TREŚĆ ZADANIA 1> Przepisz dokładnie fragment tekstu o planach Shella na półwyspie Jamał od słów „Po rozmowach, które” do słów „rosyjskiego monopolistę gazowego.”.

Shell chce wydobywać gaz na półwyspie Jamał. Rosjanie sięgają po największe złoża gazu

Royal Dutch Shell planuje szeroko zakrojone projekty naftowe i gazowe na odległym półwyspie Jamał na północno-zachodniej Syberii. Według prezesa Shella Jeroena van der Veera w przedsięwzięcie mające na celu uwolnienie rezerw surowcowych w rosyjskiej Arktyce zaangażowany będzie również Gazprom i inne rosyjskie spółki.

12.11.2007 | aktual.: 12.11.2007 13:37

Po rozmowach, które delegacja wysokich rangą przedstawicieli holenderskiego biznesu odbyła w Moskwie z prezydentem Putinem, van der Veer powiedział: _ To nie jak budowa domu, to jak budowa miasta. Zajmie wiele czasu. I oczywiście będziemy współpracować z rosyjskimi firmami. _
Van der Veer określił pomysł jako "zakrojony na wielką skalę, długoterminowy projekt dotyczący ropy i płynnego gazu".

Liczący 435 mil półwysep Jamał kryje w sobie, według wszelkiego prawdopodobieństwa, największe na świecie i praktycznie niewykorzystywane dotąd rezerwy gazu ziemnego. Eksperci sądzą, że wynoszą one 10 bln m sześc., co stanowiłoby około jednej trzeciej wszystkich rezerw posiadanych przez Gazprom, kontrolowanego przez państwo rosyjskiego monopolistę gazowego.

DOSTARCZONE REKORDY>
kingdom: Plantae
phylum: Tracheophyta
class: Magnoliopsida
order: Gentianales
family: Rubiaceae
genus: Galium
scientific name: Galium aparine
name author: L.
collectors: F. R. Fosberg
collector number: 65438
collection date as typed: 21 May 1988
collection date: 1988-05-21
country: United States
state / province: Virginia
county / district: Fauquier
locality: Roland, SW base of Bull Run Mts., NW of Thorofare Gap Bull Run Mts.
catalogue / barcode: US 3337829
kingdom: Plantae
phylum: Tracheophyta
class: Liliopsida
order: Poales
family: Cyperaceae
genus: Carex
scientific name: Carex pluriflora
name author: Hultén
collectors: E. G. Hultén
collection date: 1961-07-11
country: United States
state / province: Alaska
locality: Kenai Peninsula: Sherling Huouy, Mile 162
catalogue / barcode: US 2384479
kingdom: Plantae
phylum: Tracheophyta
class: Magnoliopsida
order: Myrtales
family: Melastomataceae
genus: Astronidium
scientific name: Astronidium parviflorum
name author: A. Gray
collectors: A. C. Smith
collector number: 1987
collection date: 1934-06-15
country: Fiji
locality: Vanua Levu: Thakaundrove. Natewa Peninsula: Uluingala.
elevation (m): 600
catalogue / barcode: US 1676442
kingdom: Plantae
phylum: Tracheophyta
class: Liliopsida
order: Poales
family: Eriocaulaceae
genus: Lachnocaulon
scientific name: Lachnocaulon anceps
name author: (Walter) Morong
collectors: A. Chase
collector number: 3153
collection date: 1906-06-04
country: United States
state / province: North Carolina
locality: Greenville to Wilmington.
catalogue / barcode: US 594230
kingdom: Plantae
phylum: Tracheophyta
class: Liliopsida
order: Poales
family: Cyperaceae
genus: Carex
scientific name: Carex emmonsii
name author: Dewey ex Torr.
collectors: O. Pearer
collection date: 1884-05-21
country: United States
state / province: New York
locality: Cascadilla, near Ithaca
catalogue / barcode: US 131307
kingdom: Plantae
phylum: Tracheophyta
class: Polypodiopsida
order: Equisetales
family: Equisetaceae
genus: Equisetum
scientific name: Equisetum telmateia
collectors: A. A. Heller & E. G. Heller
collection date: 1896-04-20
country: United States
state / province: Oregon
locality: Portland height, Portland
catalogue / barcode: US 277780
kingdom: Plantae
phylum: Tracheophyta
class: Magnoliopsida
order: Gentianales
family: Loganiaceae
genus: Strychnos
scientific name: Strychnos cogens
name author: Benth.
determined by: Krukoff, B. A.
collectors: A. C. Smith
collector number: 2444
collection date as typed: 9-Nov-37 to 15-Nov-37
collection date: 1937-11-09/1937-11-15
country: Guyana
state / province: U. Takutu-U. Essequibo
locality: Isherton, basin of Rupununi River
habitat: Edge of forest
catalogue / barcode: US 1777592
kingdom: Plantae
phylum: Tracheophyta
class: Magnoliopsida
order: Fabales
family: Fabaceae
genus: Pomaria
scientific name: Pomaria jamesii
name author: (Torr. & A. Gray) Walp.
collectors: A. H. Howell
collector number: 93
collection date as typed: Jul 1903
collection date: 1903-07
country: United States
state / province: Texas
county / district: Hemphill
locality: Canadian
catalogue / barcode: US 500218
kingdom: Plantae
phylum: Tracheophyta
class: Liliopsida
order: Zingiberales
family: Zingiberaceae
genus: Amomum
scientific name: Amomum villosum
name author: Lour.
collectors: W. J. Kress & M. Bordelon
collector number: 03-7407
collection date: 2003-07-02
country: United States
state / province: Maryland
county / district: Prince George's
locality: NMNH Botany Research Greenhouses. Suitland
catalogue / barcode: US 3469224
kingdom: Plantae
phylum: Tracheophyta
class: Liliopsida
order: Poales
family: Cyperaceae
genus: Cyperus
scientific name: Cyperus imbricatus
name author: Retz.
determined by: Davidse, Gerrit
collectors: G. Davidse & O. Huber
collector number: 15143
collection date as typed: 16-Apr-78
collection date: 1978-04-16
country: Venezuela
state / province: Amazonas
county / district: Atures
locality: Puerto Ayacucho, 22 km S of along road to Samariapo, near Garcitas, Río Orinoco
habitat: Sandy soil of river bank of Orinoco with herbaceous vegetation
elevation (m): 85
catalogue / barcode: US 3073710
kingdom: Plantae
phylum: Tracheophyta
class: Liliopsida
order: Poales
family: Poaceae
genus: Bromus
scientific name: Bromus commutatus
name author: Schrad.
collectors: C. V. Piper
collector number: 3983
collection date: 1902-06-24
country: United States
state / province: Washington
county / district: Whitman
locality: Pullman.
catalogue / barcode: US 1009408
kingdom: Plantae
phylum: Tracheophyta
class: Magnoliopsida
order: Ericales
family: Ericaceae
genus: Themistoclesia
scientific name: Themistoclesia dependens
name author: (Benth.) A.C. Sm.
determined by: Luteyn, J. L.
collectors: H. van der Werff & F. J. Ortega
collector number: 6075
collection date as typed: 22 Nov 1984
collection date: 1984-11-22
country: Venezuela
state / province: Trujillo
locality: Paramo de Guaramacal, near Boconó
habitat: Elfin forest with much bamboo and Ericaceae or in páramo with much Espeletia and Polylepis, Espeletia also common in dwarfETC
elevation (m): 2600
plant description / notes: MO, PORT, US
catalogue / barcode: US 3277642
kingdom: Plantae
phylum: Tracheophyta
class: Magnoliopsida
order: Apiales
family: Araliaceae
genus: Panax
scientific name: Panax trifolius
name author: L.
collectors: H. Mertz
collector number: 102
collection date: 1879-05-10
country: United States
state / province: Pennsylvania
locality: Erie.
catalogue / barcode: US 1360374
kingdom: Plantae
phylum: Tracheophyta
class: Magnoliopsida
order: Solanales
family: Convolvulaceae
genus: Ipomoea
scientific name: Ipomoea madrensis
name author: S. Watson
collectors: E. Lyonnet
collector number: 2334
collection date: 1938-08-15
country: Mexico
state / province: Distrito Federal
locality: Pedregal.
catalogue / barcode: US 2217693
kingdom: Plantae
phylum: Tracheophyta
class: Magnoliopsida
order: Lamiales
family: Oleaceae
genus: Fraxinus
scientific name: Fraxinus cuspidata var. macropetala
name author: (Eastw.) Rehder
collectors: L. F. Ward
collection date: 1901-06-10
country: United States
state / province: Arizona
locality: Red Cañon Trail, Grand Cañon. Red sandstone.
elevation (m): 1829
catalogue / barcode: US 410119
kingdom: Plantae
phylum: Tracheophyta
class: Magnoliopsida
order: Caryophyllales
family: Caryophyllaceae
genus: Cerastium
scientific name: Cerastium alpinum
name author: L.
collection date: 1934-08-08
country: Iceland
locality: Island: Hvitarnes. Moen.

TREŚĆ ZADANIA 2> Odtwórz wiernie fragment rekordów od wiersza zawierającego „locality: NMNH Botany” aż po wiersz zawierający „elevation (m): 2600”, łącznie z tymi dwoma wierszami.

ROZWIĄZANIE ZADANIA 1>
Po rozmowach, które delegacja wysokich rangą przedstawicieli holenderskiego biznesu odbyła w Moskwie z prezydentem Putinem, van der Veer powiedział: _ To nie jak budowa domu, to jak budowa miasta. Zajmie wiele czasu. I oczywiście będziemy współpracować z rosyjskimi firmami. _
Van der Veer określił pomysł jako "zakrojony na wielką skalę, długoterminowy projekt dotyczący ropy i płynnego gazu".

Liczący 435 mil półwysep Jamał kryje w sobie, według wszelkiego prawdopodobieństwa, największe na świecie i praktycznie niewykorzystywane dotąd rezerwy gazu ziemnego. Eksperci sądzą, że wynoszą one 10 bln m sześc., co stanowiłoby około jednej trzeciej wszystkich rezerw posiadanych przez Gazprom, kontrolowanego przez państwo rosyjskiego monopolistę gazowego.

ROZWIĄZANIE ZADANIA 2>
locality: NMNH Botany Research Greenhouses. Suitland
catalogue / barcode: US 3469224
kingdom: Plantae
phylum: Tracheophyta
class: Liliopsida
order: Poales
family: Cyperaceae
genus: Cyperus
scientific name: Cyperus imbricatus
name author: Retz.
determined by: Davidse, Gerrit
collectors: G. Davidse & O. Huber
collector number: 15143
collection date as typed: 16-Apr-78
collection date: 1978-04-16
country: Venezuela
state / province: Amazonas
county / district: Atures
locality: Puerto Ayacucho, 22 km S of along road to Samariapo, near Garcitas, Río Orinoco
habitat: Sandy soil of river bank of Orinoco with herbaceous vegetation
elevation (m): 85
catalogue / barcode: US 3073710
kingdom: Plantae
phylum: Tracheophyta
class: Liliopsida
order: Poales
family: Poaceae
genus: Bromus
scientific name: Bromus commutatus
name author: Schrad.
collectors: C. V. Piper
collector number: 3983
collection date: 1902-06-24
country: United States
state / province: Washington
county / district: Whitman
locality: Pullman.
catalogue / barcode: US 1009408
kingdom: Plantae
phylum: Tracheophyta
class: Magnoliopsida
order: Ericales
family: Ericaceae
genus: Themistoclesia
scientific name: Themistoclesia dependens
name author: (Benth.) A.C. Sm.
determined by: Luteyn, J. L.
collectors: H. van der Werff & F. J. Ortega
collector number: 6075
collection date as typed: 22 Nov 1984
collection date: 1984-11-22
country: Venezuela
state / province: Trujillo
locality: Paramo de Guaramacal, near Boconó
habitat: Elfin forest with much bamboo and Ericaceae or in páramo with much Espeletia and Polylepis, Espeletia also common in dwarfETC
elevation (m): 2600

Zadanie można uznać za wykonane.